FROM debian:jessie

# Install needed OS packages.
RUN    apt-get update \
    && apt-get install -y less openjdk-7-jre-headless python wget \
    && rm -rf /var/lib/apt/lists/*

# We want ch-ssh
RUN touch /usr/bin/ch-ssh

# Download and install Spark.
#
# We're staying on Spark 2.0 because 2.1.0 introduces Hive for metadata
# handling somehow [1]. Data for this goes in $CWD by default, which is / and
# not writeable in Charliecloud containers.
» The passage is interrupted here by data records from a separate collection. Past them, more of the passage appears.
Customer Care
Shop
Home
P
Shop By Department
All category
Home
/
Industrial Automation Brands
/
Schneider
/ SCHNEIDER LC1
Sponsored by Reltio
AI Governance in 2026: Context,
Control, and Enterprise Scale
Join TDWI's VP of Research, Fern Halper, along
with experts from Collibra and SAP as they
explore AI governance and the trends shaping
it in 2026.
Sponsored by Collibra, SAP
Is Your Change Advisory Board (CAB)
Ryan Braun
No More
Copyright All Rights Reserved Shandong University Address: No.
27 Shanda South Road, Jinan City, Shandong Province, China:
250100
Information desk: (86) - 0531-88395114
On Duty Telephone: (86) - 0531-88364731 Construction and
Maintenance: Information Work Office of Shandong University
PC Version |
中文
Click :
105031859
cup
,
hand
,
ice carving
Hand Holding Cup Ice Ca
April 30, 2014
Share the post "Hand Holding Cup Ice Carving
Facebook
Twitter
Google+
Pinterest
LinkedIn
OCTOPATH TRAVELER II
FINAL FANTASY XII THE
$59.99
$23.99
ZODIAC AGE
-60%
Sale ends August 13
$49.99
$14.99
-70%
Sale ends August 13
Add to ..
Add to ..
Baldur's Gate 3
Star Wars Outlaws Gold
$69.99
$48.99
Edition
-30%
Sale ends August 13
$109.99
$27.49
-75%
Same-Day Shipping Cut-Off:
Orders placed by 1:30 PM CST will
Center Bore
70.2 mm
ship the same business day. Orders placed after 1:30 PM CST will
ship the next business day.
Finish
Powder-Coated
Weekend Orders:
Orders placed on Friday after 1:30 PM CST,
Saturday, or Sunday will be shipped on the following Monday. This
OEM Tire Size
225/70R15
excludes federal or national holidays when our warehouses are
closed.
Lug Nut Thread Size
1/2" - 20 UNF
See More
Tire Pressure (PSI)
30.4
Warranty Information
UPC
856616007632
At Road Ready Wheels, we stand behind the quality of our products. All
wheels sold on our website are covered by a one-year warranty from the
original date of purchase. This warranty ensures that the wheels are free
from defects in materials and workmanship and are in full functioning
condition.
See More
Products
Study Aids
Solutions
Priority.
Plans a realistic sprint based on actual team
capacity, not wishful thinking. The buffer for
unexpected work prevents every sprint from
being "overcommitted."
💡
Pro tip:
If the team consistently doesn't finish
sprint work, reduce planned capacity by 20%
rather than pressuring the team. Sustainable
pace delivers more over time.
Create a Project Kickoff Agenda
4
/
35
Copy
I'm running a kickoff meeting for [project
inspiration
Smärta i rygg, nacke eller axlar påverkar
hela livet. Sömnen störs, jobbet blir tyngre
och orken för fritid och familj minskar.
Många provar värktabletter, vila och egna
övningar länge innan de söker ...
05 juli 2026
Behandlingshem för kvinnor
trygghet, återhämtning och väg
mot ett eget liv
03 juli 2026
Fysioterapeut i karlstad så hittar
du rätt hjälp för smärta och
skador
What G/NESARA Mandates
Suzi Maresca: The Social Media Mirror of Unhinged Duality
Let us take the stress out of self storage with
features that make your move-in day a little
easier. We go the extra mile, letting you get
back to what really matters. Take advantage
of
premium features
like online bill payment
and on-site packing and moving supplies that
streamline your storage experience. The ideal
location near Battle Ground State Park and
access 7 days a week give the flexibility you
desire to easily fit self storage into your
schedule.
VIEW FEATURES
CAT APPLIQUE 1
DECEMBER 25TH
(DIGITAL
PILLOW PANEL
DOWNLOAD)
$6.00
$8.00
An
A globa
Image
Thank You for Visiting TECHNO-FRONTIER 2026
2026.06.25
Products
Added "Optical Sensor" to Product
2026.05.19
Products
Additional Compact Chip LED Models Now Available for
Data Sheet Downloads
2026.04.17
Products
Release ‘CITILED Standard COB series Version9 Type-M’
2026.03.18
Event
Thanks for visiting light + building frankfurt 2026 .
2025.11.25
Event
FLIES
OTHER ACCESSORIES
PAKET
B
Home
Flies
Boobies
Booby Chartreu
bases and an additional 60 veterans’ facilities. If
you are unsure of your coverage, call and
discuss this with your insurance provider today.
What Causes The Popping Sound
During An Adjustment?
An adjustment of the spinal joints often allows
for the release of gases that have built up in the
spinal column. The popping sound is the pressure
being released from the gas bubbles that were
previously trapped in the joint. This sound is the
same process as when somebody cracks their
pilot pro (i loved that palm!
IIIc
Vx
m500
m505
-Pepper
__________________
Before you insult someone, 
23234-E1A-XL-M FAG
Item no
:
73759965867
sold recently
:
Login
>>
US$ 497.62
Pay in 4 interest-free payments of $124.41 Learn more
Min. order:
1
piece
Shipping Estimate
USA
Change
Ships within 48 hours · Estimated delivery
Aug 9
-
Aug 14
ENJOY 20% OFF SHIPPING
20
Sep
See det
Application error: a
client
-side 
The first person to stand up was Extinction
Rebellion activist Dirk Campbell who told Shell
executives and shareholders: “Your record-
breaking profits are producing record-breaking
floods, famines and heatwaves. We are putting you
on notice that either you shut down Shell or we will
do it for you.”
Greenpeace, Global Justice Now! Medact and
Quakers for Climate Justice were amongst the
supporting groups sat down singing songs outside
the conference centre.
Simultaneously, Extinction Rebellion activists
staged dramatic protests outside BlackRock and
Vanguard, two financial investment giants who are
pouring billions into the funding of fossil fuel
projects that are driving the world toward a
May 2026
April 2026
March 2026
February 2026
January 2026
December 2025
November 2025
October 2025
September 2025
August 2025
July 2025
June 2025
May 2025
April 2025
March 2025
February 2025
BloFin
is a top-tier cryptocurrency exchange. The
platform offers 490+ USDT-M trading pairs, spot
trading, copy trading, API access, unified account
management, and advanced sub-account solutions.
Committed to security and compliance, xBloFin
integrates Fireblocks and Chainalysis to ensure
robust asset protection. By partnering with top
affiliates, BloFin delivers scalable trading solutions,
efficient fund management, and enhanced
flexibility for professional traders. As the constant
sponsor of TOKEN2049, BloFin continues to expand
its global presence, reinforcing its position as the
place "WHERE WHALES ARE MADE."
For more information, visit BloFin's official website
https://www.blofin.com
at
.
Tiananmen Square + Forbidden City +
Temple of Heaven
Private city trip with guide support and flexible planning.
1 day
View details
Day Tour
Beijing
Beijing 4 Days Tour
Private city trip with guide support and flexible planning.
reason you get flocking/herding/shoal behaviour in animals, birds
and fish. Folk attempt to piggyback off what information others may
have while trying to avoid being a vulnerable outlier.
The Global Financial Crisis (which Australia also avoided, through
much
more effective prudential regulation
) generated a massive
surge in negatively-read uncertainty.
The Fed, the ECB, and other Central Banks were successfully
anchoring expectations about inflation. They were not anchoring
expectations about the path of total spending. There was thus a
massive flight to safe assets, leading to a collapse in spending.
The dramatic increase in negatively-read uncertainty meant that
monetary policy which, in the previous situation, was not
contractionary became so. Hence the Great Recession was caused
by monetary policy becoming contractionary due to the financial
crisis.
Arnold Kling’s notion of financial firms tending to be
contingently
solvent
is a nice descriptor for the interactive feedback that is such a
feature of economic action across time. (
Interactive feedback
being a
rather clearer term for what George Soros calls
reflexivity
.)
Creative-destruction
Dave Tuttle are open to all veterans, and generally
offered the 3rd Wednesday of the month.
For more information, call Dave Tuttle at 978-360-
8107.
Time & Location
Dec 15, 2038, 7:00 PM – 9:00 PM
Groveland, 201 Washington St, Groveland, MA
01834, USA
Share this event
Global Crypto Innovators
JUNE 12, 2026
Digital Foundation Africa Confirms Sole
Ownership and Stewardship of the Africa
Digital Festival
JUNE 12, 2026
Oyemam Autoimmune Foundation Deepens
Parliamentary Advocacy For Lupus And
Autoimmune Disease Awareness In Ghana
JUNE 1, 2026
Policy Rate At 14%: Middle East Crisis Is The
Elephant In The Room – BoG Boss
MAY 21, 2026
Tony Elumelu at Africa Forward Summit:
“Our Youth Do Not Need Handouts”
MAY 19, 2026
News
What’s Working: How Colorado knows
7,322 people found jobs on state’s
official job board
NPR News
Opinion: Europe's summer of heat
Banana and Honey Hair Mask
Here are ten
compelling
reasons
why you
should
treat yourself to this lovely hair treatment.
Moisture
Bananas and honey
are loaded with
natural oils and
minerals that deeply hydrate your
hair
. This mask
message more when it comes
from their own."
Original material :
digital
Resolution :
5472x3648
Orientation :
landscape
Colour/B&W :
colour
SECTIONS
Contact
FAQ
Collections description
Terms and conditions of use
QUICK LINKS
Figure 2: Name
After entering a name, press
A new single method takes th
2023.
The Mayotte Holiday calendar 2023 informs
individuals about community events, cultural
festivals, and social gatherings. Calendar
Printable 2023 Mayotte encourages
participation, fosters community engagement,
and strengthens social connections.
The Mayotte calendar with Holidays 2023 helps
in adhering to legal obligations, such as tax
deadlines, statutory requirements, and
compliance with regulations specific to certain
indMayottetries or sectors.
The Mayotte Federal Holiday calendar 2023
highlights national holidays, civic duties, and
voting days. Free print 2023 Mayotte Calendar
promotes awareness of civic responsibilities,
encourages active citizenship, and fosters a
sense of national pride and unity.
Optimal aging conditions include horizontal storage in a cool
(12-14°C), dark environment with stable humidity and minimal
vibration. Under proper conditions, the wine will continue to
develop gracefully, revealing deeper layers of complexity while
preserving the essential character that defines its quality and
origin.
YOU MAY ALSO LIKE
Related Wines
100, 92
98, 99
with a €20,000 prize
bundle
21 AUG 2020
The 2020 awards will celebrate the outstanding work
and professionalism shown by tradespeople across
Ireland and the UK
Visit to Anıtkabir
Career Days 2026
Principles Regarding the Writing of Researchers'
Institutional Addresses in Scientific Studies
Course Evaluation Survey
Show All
So you get thousands of lines of
# stack trace from pyspark. Workarounds exist, including cd to /tmp first or
# configure hive-site.xml [2], but I'm not willing to put up with that crap
# for demo purposes. Maybe it will be fixed in a 2.1 point release.
#
# [1]: http://spark.apache.org/docs/latest/sql-programming-guide.html#upgrading-from-spark-sql-20-to-21
# [2]: https://community.cloudera.com/t5/Advanced-Analytics-Apache-Spark/Spark-displays-SQLException-when-Hive-not-installed/td-p/37954
ENV URLPATH http://d3kbcqa49mib13.cloudfront.net
ENV DIR spark-2.0.2-bin-hadoop2.7
ENV TAR $DIR.tgz
RUN wget -nv $URLPATH/$TAR
RUN tar xf $TAR && mv $DIR spark && rm $TAR

# Very basic default configuration, to make it run and not do anything stupid.
RUN printf '\
SPARK_LOCAL_IP=127.0.0.1\n\
SPARK_LOCAL_DIRS=/tmp\n\
SPARK_LOG_DIR=/tmp\n\
SPARK_WORKER_DIR=/tmp\n\
' > /spark/conf/spark-env.sh

# Move config to /mnt/0 so we can provide a different config if we want
RUN    mv /spark/conf /mnt/0 \
    && ln -s /mnt/0 /spark/conf